(Beginning of RECORD SET)

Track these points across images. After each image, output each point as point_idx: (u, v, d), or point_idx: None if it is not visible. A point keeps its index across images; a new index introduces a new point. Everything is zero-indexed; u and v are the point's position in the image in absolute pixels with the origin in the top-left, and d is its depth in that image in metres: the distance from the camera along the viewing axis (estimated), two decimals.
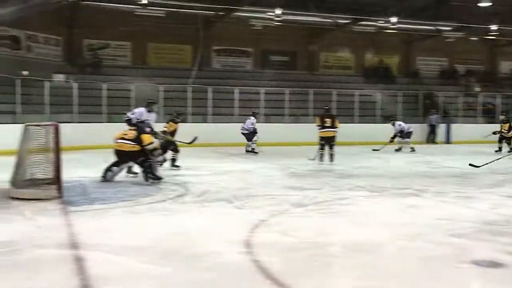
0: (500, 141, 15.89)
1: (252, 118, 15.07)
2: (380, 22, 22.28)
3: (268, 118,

(End of RECORD SET)

## DIRECTIONS
Each entry above is to be duplicated exactly, and its pictures omitted.

## WRITTEN RESPONSE
Track these points across images. After each image, output each point as point_idx: (u, v, d), or point_idx: None if it is not visible. A point keeps its index across images; a new index introduces a new point. Everything is zero-indexed; u and v are the point's position in the image in absolute pixels with the origin in the top-left, and d is its depth in that image in metres: the distance from the camera along the viewing axis (estimated), two decimals.
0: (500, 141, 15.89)
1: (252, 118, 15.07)
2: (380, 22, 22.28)
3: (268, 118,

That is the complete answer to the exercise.